**Exercise details:**
Copy the lines below verbatim, but only from the line containing "220 217 3.57" through the end of the data.
⁂
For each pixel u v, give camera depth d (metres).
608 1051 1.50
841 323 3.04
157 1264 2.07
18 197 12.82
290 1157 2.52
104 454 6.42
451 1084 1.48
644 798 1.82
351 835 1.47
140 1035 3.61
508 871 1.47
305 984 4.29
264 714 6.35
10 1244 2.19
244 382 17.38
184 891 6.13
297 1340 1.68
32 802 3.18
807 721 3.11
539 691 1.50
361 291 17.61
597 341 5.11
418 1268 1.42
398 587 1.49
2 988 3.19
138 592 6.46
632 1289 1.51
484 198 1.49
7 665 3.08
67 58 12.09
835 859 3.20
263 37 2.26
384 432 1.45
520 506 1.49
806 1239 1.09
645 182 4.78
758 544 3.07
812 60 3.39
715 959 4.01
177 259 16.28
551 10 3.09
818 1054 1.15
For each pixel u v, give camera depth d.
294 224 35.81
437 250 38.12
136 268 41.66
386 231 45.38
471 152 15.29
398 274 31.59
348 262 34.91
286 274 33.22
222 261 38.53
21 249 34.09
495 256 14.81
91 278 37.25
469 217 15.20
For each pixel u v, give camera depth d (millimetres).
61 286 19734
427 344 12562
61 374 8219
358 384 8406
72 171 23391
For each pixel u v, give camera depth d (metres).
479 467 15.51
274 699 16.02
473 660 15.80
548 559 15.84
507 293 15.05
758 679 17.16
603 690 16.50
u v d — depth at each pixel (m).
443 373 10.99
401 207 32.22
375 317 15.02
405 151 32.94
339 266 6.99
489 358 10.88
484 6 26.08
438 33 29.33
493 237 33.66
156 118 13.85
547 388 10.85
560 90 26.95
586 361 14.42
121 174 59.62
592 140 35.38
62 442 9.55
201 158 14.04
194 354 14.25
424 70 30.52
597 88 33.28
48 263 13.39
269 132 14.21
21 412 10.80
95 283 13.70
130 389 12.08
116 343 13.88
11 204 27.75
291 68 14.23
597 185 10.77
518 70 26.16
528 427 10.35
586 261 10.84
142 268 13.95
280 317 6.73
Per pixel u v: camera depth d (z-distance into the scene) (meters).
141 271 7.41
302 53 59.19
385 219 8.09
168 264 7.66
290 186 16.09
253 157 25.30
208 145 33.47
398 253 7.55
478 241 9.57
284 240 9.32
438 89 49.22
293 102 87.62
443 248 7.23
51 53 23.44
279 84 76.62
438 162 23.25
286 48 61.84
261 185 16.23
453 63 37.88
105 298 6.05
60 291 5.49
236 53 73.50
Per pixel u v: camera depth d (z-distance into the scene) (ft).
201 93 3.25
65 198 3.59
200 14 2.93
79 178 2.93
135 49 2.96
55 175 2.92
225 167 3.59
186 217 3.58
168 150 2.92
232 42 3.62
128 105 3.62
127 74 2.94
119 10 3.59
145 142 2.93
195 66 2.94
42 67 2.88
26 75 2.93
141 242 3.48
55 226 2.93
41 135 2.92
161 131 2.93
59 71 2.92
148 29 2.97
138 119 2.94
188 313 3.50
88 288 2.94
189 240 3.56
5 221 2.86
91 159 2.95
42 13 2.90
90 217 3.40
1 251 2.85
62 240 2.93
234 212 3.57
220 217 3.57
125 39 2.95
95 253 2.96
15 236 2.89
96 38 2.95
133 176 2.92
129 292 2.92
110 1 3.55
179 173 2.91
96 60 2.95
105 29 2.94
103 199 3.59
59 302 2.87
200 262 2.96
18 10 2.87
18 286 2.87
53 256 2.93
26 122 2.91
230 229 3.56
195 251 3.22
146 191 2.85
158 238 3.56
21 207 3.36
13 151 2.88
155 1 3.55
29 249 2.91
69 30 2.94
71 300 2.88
⁂
**Reply:**
220 217 3.57
125 39 2.95
95 253 2.96
15 236 2.89
96 38 2.95
133 176 2.92
129 292 2.92
110 1 3.55
179 173 2.91
96 60 2.95
105 29 2.94
103 199 3.59
59 302 2.87
200 262 2.96
18 10 2.87
18 286 2.87
53 256 2.93
26 122 2.91
230 229 3.56
195 251 3.22
146 191 2.85
158 238 3.56
21 207 3.36
13 151 2.88
155 1 3.55
29 249 2.91
69 30 2.94
71 300 2.88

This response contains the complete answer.